Pielke disagreed, arguing current data from the IPCC shows no increase in flooding and there is also no certainty that flooding will increase in the future.
“If you look at the timescale on which the increase in flooding is supposed to occur,” Pielke said. “Everyone that is in this discussion, either talking or listening, is going to be long gone before scientists have a clear answer to that question.”
The evidence for more rainfall, and more intense rainfall, is strong, according to Trenberth, while the records for hurricanes and tornados less strong.
The data doesn’t support that argument, Pielke said. The 1930s and 1950s saw worse floods, droughts and hurricanes than we see now.
“People, such as city planners, develop policies on what climate scientists are saying,” Pielke said. “So extreme events are too important to be made a symbol or poster child in the broader climate debate.”
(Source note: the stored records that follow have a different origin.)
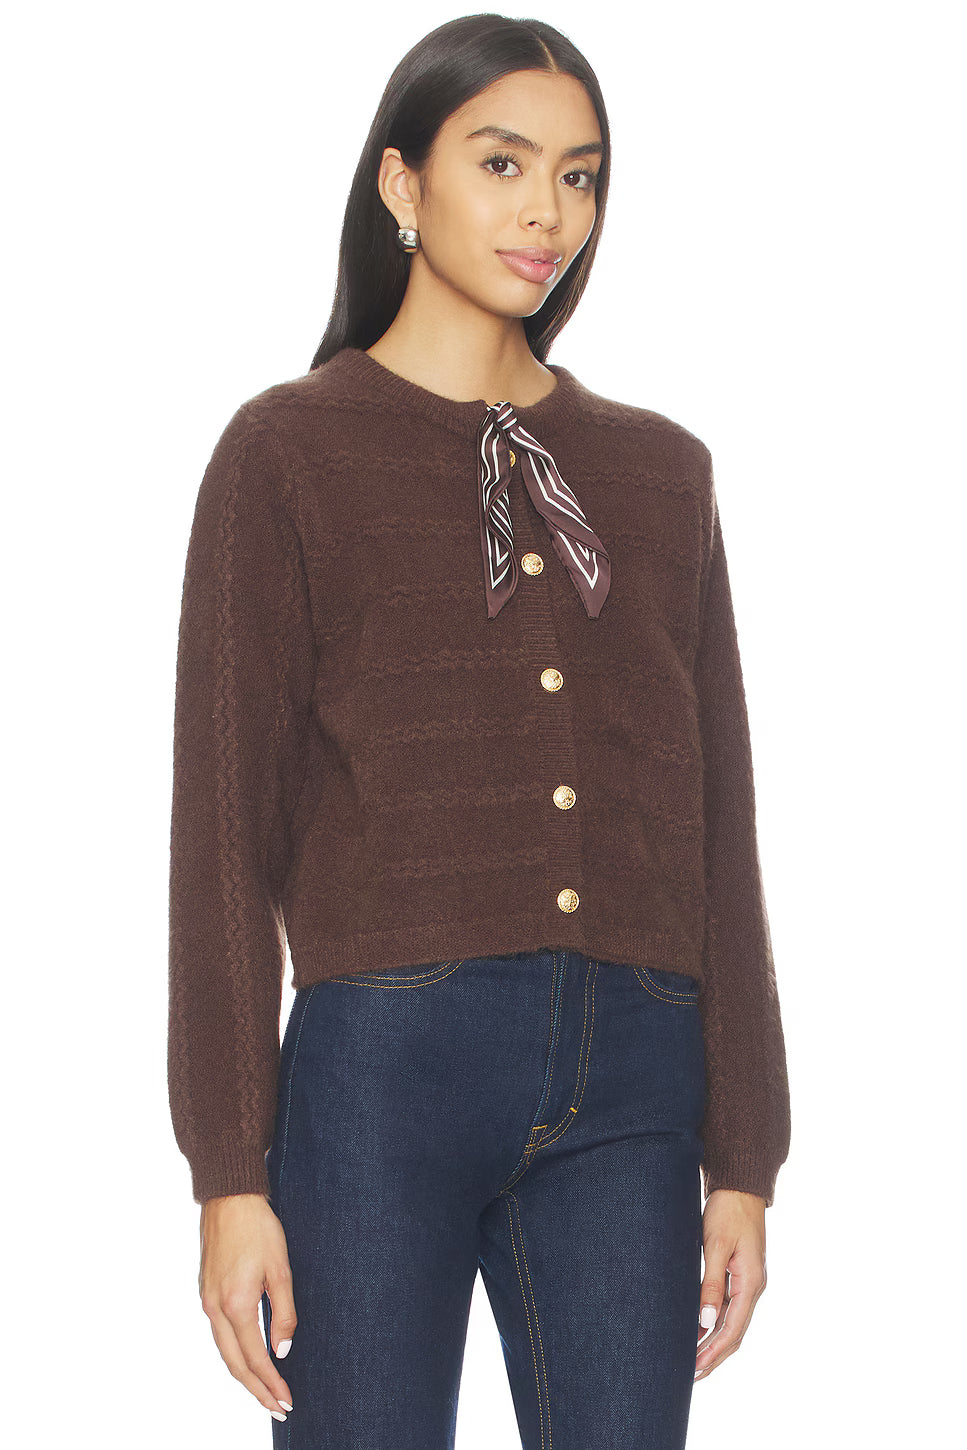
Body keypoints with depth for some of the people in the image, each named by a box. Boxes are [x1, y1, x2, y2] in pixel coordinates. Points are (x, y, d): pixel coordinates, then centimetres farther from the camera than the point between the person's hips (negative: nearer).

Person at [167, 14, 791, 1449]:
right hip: (386, 1062, -3)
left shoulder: (660, 469, 14)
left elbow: (717, 822, 13)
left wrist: (745, 1157, 9)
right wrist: (230, 1174, -6)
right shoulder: (288, 452, 3)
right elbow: (226, 821, -1)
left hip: (630, 1093, 3)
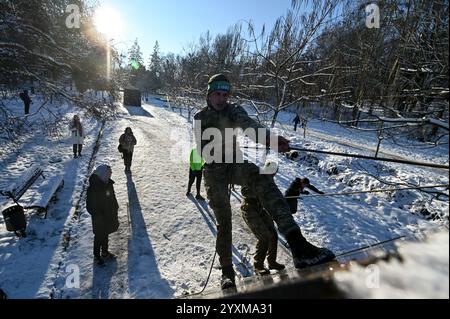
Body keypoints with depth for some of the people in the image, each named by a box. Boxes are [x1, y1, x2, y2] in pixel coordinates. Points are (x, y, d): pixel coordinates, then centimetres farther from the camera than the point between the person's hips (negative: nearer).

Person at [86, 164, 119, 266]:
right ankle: (97, 256, 33)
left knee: (105, 235, 24)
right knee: (99, 237, 12)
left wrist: (115, 209, 12)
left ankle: (105, 252, 44)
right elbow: (90, 206, -21)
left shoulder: (108, 183, -5)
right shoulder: (93, 188, -27)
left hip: (109, 216, 6)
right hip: (99, 219, -6)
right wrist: (98, 216, -20)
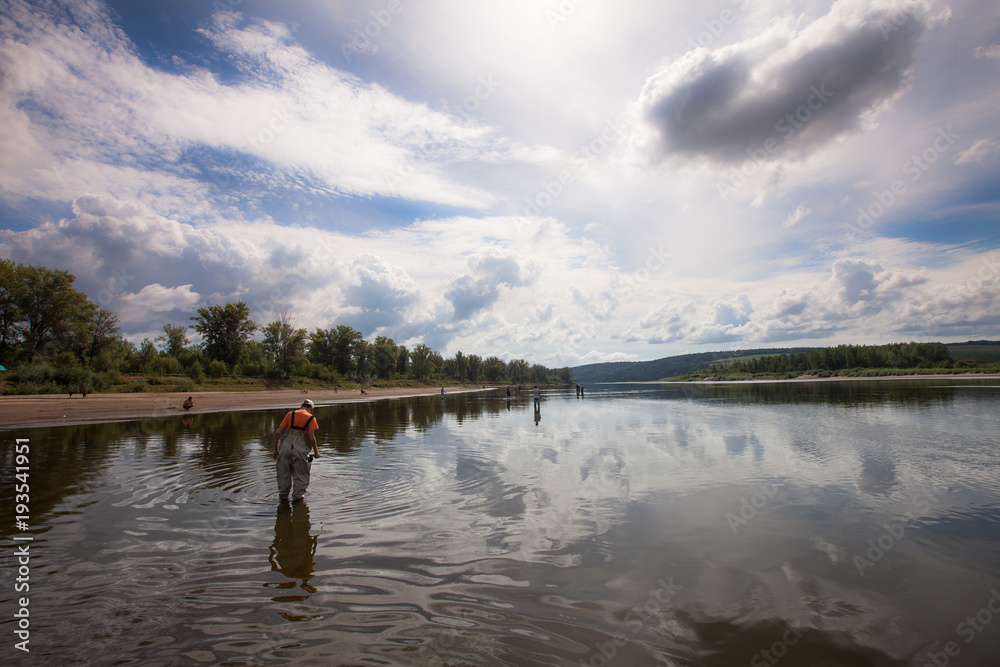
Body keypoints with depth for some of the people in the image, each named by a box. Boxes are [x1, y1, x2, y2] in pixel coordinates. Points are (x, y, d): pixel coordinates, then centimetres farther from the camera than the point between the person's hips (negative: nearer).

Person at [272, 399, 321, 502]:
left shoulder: (290, 414, 10)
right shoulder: (311, 418, 3)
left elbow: (277, 433, 4)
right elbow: (311, 438, -8)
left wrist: (275, 449, 14)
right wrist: (316, 452, 5)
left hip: (285, 448, 3)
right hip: (300, 450, -3)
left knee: (284, 473, 19)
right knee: (300, 475, 14)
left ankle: (283, 496, 30)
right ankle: (297, 496, 16)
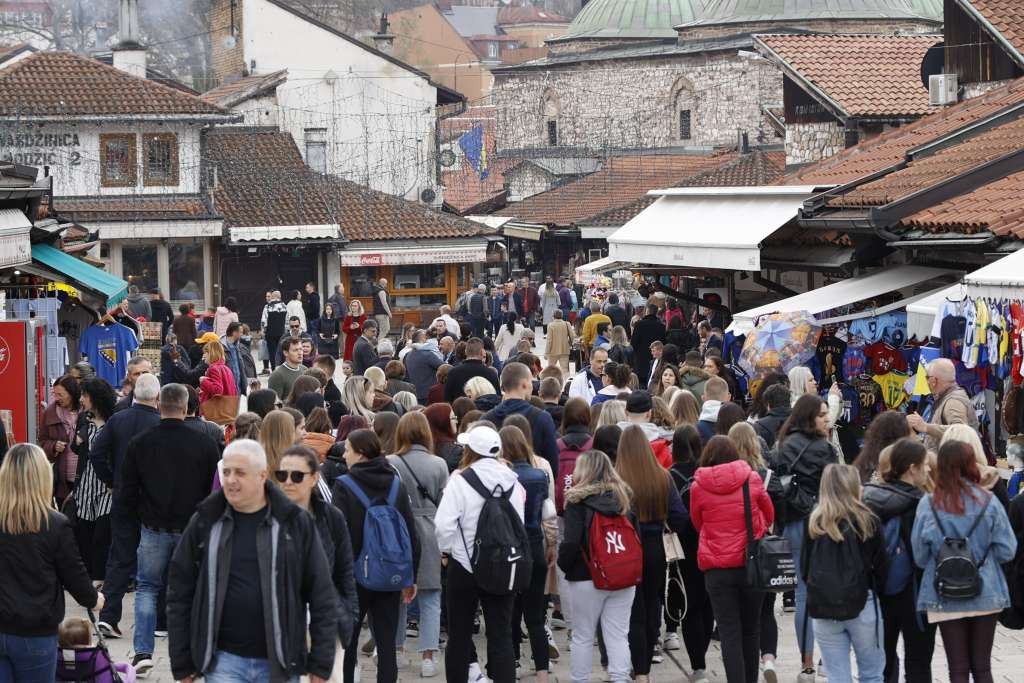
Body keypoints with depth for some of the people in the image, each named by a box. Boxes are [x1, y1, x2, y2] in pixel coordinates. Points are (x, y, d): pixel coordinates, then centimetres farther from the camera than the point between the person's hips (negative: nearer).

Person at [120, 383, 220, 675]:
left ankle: (143, 652, 1)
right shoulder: (205, 443, -7)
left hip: (153, 529, 0)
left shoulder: (139, 443, -5)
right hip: (193, 530, 0)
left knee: (147, 588, 12)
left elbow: (127, 492, 0)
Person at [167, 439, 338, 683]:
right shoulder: (205, 523, 3)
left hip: (279, 663, 0)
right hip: (224, 661, 0)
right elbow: (180, 594, 7)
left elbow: (322, 596, 1)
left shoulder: (295, 523, 0)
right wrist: (182, 663, 4)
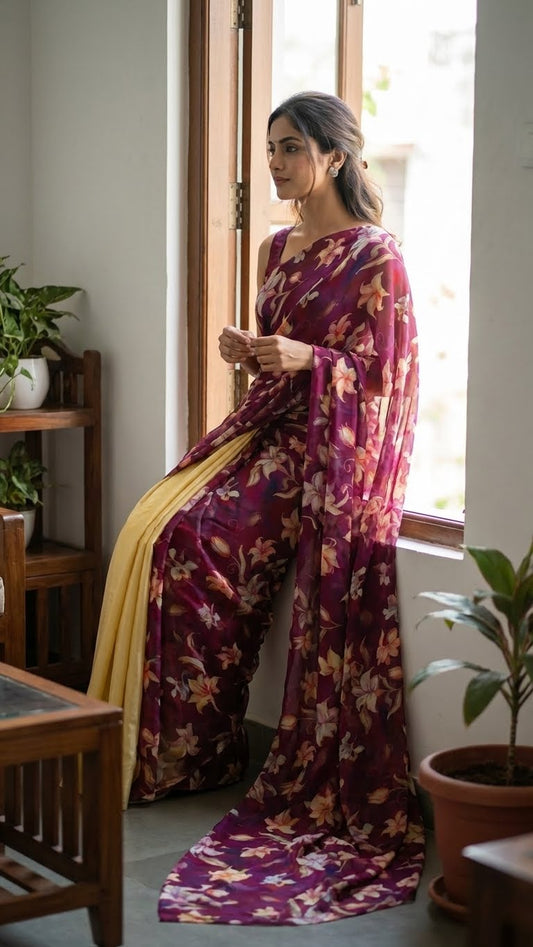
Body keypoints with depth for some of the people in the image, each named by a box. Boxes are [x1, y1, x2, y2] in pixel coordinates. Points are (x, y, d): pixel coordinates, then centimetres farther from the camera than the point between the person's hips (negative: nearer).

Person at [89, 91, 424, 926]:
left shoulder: (374, 255, -7)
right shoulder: (276, 249, 16)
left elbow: (381, 372, -9)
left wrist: (306, 359, -24)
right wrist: (248, 353, 1)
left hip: (335, 446, -7)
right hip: (271, 426, 7)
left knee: (191, 537, -23)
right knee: (158, 530, -14)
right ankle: (181, 747, -4)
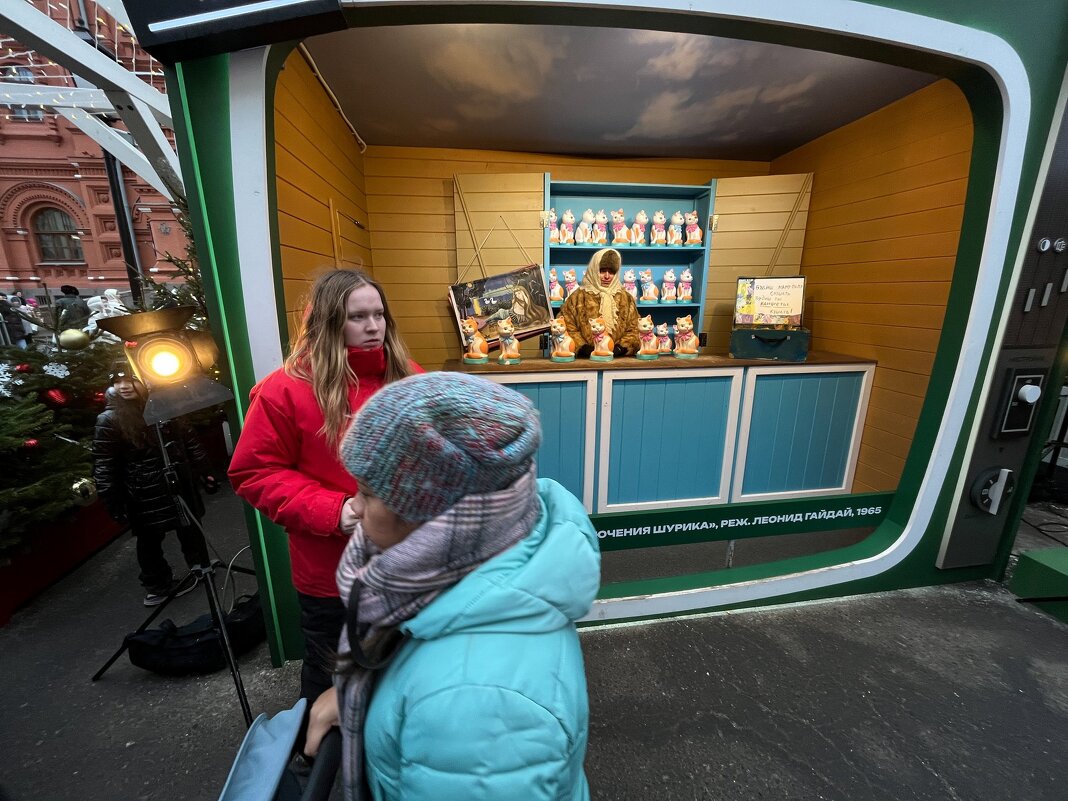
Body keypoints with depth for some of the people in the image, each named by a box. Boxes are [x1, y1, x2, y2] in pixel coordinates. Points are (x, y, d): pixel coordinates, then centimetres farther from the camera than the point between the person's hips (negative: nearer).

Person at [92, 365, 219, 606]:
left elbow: (189, 440, 7)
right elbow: (102, 466, -9)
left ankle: (202, 570, 33)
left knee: (191, 531, 15)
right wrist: (112, 502, -12)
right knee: (149, 540, 10)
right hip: (143, 494, -3)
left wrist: (205, 471, 7)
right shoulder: (109, 420, -8)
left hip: (179, 484, 3)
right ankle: (157, 586, 28)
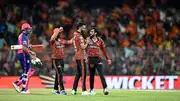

Evidence does support that higher temperatures in the Atlantic led to tropical storm Sandy being as strong as it was, causing increased flooding in the subways.
“So you are immediately talking about tens of millions of dollars at the foot of the door of climate change,” Trenberth said.
According to Pielke, scientists ought to rely on the datasets that they currently have.
“One the jobs of the scientific community is not to come up with arguments to make people think a certain way, or act a certain way, but just to say what the data shows,” Pielke said.
Trenberth asserted that the data does support the fact that there are more storms and floods and so does the science behind extreme weather patterns.
“The super-typhoon Haiyan that went barreling through the Philippines is certainly a really good example,” Trenberth said. “We understand why it was so intense, and it very much related to the kind of factors that are involved in global warming.”
Regardless of whether climate change leads to more extreme weather—or not—the two scientists agree that society needs to act and better prepare for floods, droughts and storms.
According to Trenberth, preparation involves assessing our vulnerabilities and building more resilient systems. He expressed concern that the rebuilding on the East Coast following Sandy isn’t adequately taking into account rising sea levels or the risk of these storms recurring.
According to Pielke, Front Range denizens need to prepare for even worse rainfall and flooding, and they should look back on the previous flood to see what worked and what didn’t.
“Colorado is, in large parts, the success story,” Pielke said. “Look how well most people did.”
Correction: A previous version of this story incorrectly stated that Trenberth shared the 2007 Nobel Peace Prize that went to the scientists on the Intergovernmental Panel on Climate Change (IPCC). The prize was awarded to both the scientists on the Intergovernmental Panel on Climate Change (IPCC) and Al Gore.